When sheet shopping, you might see the terms ‘percale’, ‘sateen’ and ‘combed’ used to describe the cotton. Percale and sateen refer specifically to the construction process as all cotton is combed to remove impurities and short fibres. Percale uses smooth long flat fibres in the weave and resists pilling (those awful nubbies that feel like sandpaper.) Sateen sheets are generally 100% cotton and have one vertical thread woven for every four or more horizontal threads creating a softer feel. Egyptian cotton has longer fibres and is more luxurious in the softness.

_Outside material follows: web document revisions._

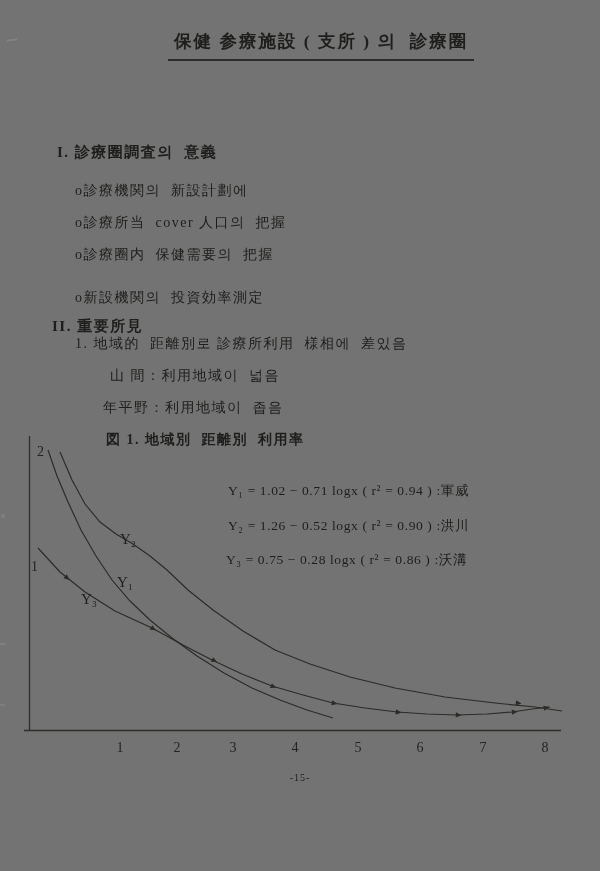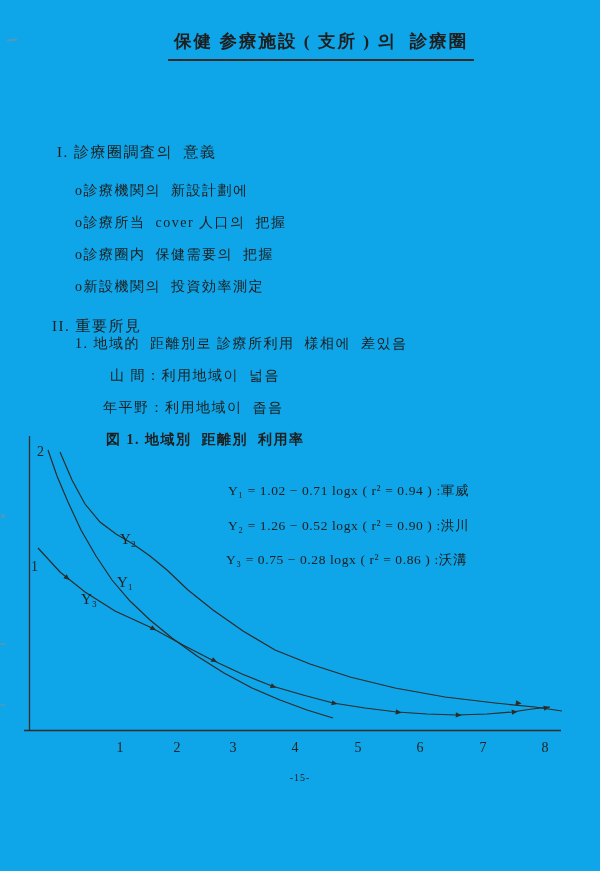--- a/index.html
+++ b/index.html
@@ -1,31 +1,31 @@
 <!DOCTYPE html>
 <html><head>
 <meta charset="utf-8">
 <style>
   html,body{margin:0;padding:0;background:#e8e8e6;}
   .page{
     position:relative;
     width:600px;height:871px;
     margin:0 auto;
-    background:#0ea5e9;
+    background:#737373;
     overflow:hidden;
     font-family:"Liberation Serif","DejaVu Serif",serif;
     color:#1e1e1c;
   }
   .txt{position:absolute;white-space:pre;line-height:1.2;}
   .title{
     font-size:17.5px;font-weight:600;letter-spacing:2px;
     padding:0 6px 7px 6px;
     border-bottom:2px solid #2c2c2a;
   }
-  .h1{font-size:15px;font-weight:400;letter-spacing:1.5px;}
+  .h1{font-size:15px;font-weight:700;letter-spacing:1.5px;}
   .body-line{font-size:14px;letter-spacing:1.5px;}
   .bullet{font-size:14px;letter-spacing:1.5px;}
   .caption{font-size:14px;font-weight:600;letter-spacing:1.5px;text-align:right;}
   .eq{font-size:13.5px;letter-spacing:0.6px;white-space:pre;}
   .curve-label{font-size:15px;letter-spacing:0;}
   .pageno{position:absolute;left:0;right:0;text-align:center;font-size:10px;letter-spacing:1px;}
   .artifact{position:absolute;background:#8f8f8c;}
   #fig-svg{position:absolute;left:0;top:430px;}
   #fig-svg text.tick{font-family:"Liberation Serif","DejaVu Serif",serif;font-size:14px;fill:#232321;}
 </style>
@@ -39,21 +39,21 @@
   <div class="artifact" style="left:0;top:643px;width:6px;height:2px;opacity:.45;"></div>
   <div class="artifact" style="left:0;top:704px;width:5px;height:2px;opacity:.35;"></div>
 
   <div class="txt title" style="left:168px;top:31px;">保健 参療施設 ( 支所 ) 의  診療圈</div>
 
   <div class="txt h1" style="left:57px;top:143px;">I. 診療圈調査의  意義</div>
 
   <div class="txt bullet" style="left:75px;top:183px;">o診療機関의  新設計劃에</div>
   <div class="txt bullet" style="left:75px;top:215px;">o診療所当  cover 人口의  把握</div>
   <div class="txt bullet" style="left:75px;top:247px;">o診療圈内  保健需要의  把握</div>
-  <div class="txt bullet" style="left:75px;top:279px;text-align:right;">o新設機関의  投資効率測定</div>
+  <div class="txt bullet" style="left:75px;top:290px;text-align:right;">o新設機関의  投資効率測定</div>
 
   <div class="txt h1" style="left:52px;top:317px;">II. 重要所見</div>
   <div class="txt body-line" style="left:75px;top:336px;">1. 地域的  距離別로 診療所利用  様相에  差있음</div>
   <div class="txt body-line" style="left:110px;top:368px;">山 間：利用地域이  넓음</div>
   <div class="txt body-line" style="left:103px;top:400px;">年平野：利用地域이  좁음</div>
   <div class="txt caption" style="left:106px;top:432px;">図 1. 地域別  距離別  利用率</div>
 
   <svg id="fig-svg" width="600" height="345" viewBox="0 430 600 345" preserveAspectRatio="none">
     <line x1="29.5" y1="436" x2="29.5" y2="731" stroke="#2e2e2b" stroke-width="1.3"></line>
     <line x1="24" y1="730.5" x2="561" y2="730.5" stroke="#2e2e2b" stroke-width="1.3"></line>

Pima cotton is similar in feel to Egyptian; the basic difference is pima is grown in the United States and Egyptian is from Egypt.
There is a world of opinion on which country makes the best bed linens. Italy is well regarded for beautiful weave; this has as much to do with the high quality of cotton as the process. Israel also competes in the market with the sateen bedding. India and China produce our mass cottons, and price has to be the guiding factor as the range of cotton quality is huge. You will pay for good cotton. And it will last you for years and feel as good as the night you first slept on it.
Take time to feel the sheets, read the packaging and ask questions. And sleep better for it!
Did you know? Around 7000BC, Mesopotamians used pillows for the first time. The number of pillows on your bed was a status indicator and proof of your wealth and affluence.